I'm looking for a formula to find the probability of exactly $k$ successes in $n$ trials where the initial probability of success is $\frac1x$, with $x\ge1$, and $x$ is incremented on each trial. The resulting probability of success for each trial is $\left[\frac{1}{x}, \frac{1}{x + 1}, \frac{1}{x + 2}, \dots, \frac{1}{x + n - 1}\right]$.
For example, $n=5, k=2, x=4$. The probability of 2 successes in 5 trials where the initial probability of success is $\frac14$ is the sum of the individual probabilities of the ${5 \choose 2}$ combinations.
$$\left(\frac14\cdot\frac15\cdot\frac56\cdot\frac67\cdot\frac78\right) + \left(\frac14\cdot\frac45\cdot\frac16\cdot\frac67\cdot\frac78\right) + \left(\text{8 other combinations}\right) = \frac{1175}{6720}$$
Is there a formula shortcut as with other probability distributions? Below I've attempted to use similar problems to arrive at a solution.
The characteristics are similar to the Pólya urn model, where an urn initially contains $w$ white balls and $b$ black balls. On each trial, a ball is drawn, its color is observed, and then it is returned to the urn along with another ball of the same color. The probability of drawing $k$ white balls in $n$ trials is
$$P(w,b,n,k)={n \choose k} \frac{\prod_{i=0}^{k-1}(w+i) \prod_{i=0}^{n-k-1}(b+i)}{\prod_{i=0}^{n-1}(w+b+i)}=\frac{{w+k-1 \choose k}{b+n-k-1 \choose n-k}}{{b+w+n-1 \choose n}}$$
My question can be described as finding the probability of drawing $k$ white balls in $n$ trials in a Pólya urn model where $w=1$ and $b=x-1$, and regardless of which color ball is drawn, it is always returned along with another black ball.

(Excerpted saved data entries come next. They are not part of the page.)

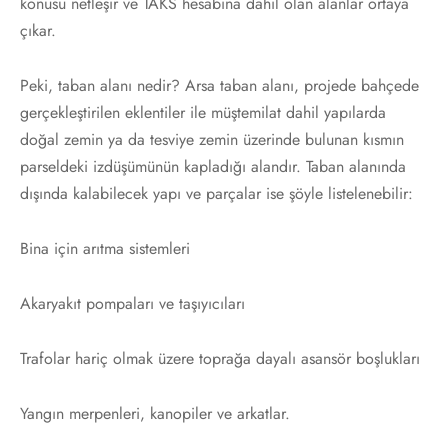
konusu netleşir ve TAKS hesabına dahil olan alanlar ortaya
çıkar.
Peki, taban alanı nedir? Arsa taban alanı, projede bahçede
gerçekleştirilen eklentiler ile müştemilat dahil yapılarda
doğal zemin ya da tesviye zemin üzerinde bulunan kısmın
parseldeki izdüşümünün kapladığı alandır. Taban alanında
dışında kalabilecek yapı ve parçalar ise şöyle listelenebilir:
Bina için arıtma sistemleri
Akaryakıt pompaları ve taşıyıcıları
Trafolar hariç olmak üzere toprağa dayalı asansör boşlukları
Yangın merpenleri, kanopiler ve arkatlar.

Also similar is this question about summing combinations of subsets, which applies to the case where $x=1$, i.e. a set which contains the numbers from $[1, n]$. But here, the set would be offset by $x-1$, to contain the numbers from $[x, n+x)$.

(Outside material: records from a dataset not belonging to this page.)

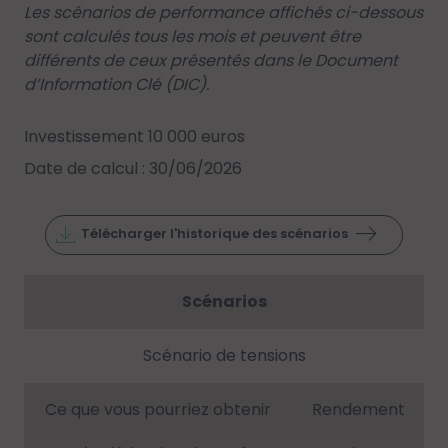
Les scénarios de performance affichés ci-dessous
sont calculés tous les mois et peuvent être
différents de ceux présentés dans le Document
d’Information Clé (DIC).
Investissement 10 000 euros
Date de calcul : 30/06/2026
Télécharger l'historique des scénarios
Scénarios
Scénario de tensions
Ce que vous pourriez obtenir
Rendement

The set would be taken from the failures, as those are the quantities that build the numerator, to be the numbers from $[x-1, x+n-1)$. Using my example the set is $\{3, 4, 5, 6, 7\}$ and the result is the sum of the products of the ${5 \choose 3}$ combinations of failures, which is $1175$ as given before.
Based on the answer, the sum of the products of the $k$-combinations of the set of $[1, x+n-1) = {x+n-1 \brack x+k-1}$, where $n \brack k$ is the notation for unsigned Stirling numbers of the first kind. Using my example ${8\brack5} = 1960$, and subtracting the sum of the products of the $[2{5\choose2}$ combinations which contain 1 OR 2] $-$ $[{5\choose1}$ combinations which contain 1 AND 2] = $1960 - 735 - 50 = 1175$
Those other sums also happen to be given by Stirling numbers: ${8\brack5} - {7\brack4} - {5\brack2} = 1960 - 735 - 50 = 1175$, though this seems to be a coincidence.